VON OLIVER GRISS

Johann Streif ist eine gute Haut. Der 59-jährige Münchner gehört sein Jahrzehnten dem Ordnungsdienst des TSV 1860 an. In dieser Saison bewacht er einen Sektor auf der Haupttribüne des Grünwalder Stadions. Er ist immer freundlich, aber resolut. Aber: Er hat einen schwarzen Fleck in seiner Vita: Er war einmal ein Roter. Vor dem Derby gegen den FC Bayern (Sonntag, 15 Uhr, dieblaue24-Liveticker) hat dieblaue24 Streif anläßlich der Serie “Aus Rot wird Blau” zum Interview getroffen.
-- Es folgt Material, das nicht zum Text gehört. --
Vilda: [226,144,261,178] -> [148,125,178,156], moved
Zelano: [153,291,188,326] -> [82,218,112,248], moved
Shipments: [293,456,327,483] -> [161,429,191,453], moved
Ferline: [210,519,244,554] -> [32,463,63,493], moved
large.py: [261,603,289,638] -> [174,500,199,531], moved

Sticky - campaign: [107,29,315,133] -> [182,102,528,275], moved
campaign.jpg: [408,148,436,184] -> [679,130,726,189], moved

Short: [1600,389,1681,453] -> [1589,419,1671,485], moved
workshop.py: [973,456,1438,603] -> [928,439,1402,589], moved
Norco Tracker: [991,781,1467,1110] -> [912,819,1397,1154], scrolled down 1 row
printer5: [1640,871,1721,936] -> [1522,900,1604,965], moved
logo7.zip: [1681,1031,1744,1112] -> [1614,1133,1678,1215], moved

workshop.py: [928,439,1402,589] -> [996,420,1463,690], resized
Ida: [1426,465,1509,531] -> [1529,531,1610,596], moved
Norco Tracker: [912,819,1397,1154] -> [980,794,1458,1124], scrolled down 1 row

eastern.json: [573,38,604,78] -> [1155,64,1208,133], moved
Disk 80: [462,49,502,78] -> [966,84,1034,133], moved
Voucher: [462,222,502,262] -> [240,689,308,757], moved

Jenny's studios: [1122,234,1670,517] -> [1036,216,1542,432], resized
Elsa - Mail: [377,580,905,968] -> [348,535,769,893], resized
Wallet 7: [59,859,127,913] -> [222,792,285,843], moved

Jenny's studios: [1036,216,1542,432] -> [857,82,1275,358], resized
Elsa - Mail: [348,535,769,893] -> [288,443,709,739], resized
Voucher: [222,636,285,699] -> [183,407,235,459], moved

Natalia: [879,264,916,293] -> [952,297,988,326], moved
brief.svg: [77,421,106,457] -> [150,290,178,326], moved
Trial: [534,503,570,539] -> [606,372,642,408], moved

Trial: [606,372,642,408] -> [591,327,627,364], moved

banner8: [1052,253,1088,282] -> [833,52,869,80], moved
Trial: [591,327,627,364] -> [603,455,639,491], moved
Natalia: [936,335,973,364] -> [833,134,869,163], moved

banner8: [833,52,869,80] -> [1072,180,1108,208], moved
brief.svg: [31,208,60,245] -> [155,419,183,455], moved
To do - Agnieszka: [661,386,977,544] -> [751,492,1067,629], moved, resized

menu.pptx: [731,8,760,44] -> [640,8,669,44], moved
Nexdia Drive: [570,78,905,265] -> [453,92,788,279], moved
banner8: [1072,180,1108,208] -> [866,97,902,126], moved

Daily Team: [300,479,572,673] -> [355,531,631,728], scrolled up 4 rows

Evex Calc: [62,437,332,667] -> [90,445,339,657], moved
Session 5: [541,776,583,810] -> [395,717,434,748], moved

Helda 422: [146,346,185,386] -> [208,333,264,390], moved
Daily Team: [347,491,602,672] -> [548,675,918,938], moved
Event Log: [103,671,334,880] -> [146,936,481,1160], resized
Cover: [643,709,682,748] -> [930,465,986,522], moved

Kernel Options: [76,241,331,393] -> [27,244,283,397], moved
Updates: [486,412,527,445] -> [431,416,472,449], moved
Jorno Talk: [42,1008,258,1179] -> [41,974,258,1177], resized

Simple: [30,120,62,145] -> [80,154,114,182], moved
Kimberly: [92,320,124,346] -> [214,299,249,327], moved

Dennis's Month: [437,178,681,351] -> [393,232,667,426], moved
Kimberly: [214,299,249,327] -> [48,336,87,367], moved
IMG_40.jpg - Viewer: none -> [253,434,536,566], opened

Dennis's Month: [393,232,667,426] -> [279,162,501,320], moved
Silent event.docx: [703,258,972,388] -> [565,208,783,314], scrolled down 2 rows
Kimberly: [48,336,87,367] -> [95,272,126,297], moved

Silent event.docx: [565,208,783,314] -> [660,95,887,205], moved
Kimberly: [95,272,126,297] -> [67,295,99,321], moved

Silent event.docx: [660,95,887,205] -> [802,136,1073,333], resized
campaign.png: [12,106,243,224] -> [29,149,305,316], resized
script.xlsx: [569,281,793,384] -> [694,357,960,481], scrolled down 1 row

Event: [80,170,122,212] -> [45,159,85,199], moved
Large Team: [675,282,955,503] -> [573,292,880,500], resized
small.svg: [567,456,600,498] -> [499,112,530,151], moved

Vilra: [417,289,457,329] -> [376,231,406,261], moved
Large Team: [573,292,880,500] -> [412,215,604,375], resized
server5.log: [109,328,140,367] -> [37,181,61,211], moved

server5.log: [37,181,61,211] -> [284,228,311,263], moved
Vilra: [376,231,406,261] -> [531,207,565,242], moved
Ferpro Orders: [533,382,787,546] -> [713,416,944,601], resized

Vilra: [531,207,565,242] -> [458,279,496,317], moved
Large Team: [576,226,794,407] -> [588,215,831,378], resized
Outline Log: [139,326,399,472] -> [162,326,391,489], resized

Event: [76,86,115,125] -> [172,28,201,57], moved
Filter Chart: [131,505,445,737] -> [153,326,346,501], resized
dieblaue24: Herr Streif, Sie waren mal ein Roter, aber haben dann irgendwann den Farbwandel vollzogen. Wie kam’s?

JOHANN STREIF: In meiner Jugendzeit, den 60er und 70er Jahren, wurde ich auch durch die Berichterstattung in der Presse Bayern-Fan. Ich war zwar nie im Stadion, aber ich hatte für diesen Verein große Sympathien - das muss ich zugeben. Im nachhinein war der FC Bayern meine größte Sünde. Das waren für mich verlorene Jahre.

Was ist dann passiert?

1990 hatte ich eine Begegnung mit einem Behinderten, der eine Begleitung fürs Grünwalder Stadion suchte. Er fragte mich, ob ich Lust hätte, mit ihm zu Sechzig zu gehen. Ich war dabei - und nach diesem Spiel war ich mit dem 1860-Virus infiziert. Das Flair, die Menschen - ich habe sofort gewusst: Ja, das ist mein Verein! Das Gewinnen ist für mich nicht so wichtig, mir geht es um den besonderen Schlag von Menschen bei Sechzig. Ich habe nur positive Erfahrungen gemacht. Die Farbe Rot ist aus meinem Kleiderschrank geflogen, ich schlafe heute noch in 1860-Bettwäsche.

Was war bislang das einschneidendste Erlebnis mit den Löwen?

Ganz klar: Der Aufstieg 1994 in Meppen. Damals war ich mit dem Ordnungsdienst dabei - das war ein Highlight. Aber auch den Ausflug mit meiner Clique nach Leeds war einmalig. Diese Bilder haben sich für immer bei mir eingebrannt.

Wie sehr schmerzt der Zwangsabstieg in die Regionalliga Bayern?

Der 30. Mai hat mich sehr schwer getroffen - ich war wie gelähmt und in der absoluten Schockstarre. Ich wollte keinen Fußball mehr sehen. Dass wir jetzt wieder gewinnen, auch wenn es nur in der Regionalliga ist, ist geil.

Wo sehen Sie 1860 in fünf Jahren?

Wenn es der liebe Gott will, dann hoffe ich, dass wir irgendwann mal wieder Zweite Liga spielen. Erste Liga ist für mich Utopie. Leider.

Fühlen Sie sich eigentlich wohl im Grünwalder Stadion?

Einerseits ist das Grünwalder unser Wohnzimmer, andererseits ist es nicht mehr zeitgemäß. Das beste Beispiel ist doch Augsburg. Dieses Stadion wäre was für uns. Ich frage mich heute schon: Was passiert, wenn wir wieder in die Zweite Liga aufsteigen können? Wo sollen wir spielen? Schon jetzt müssen sich unsere Herren darüber Gedanken machen.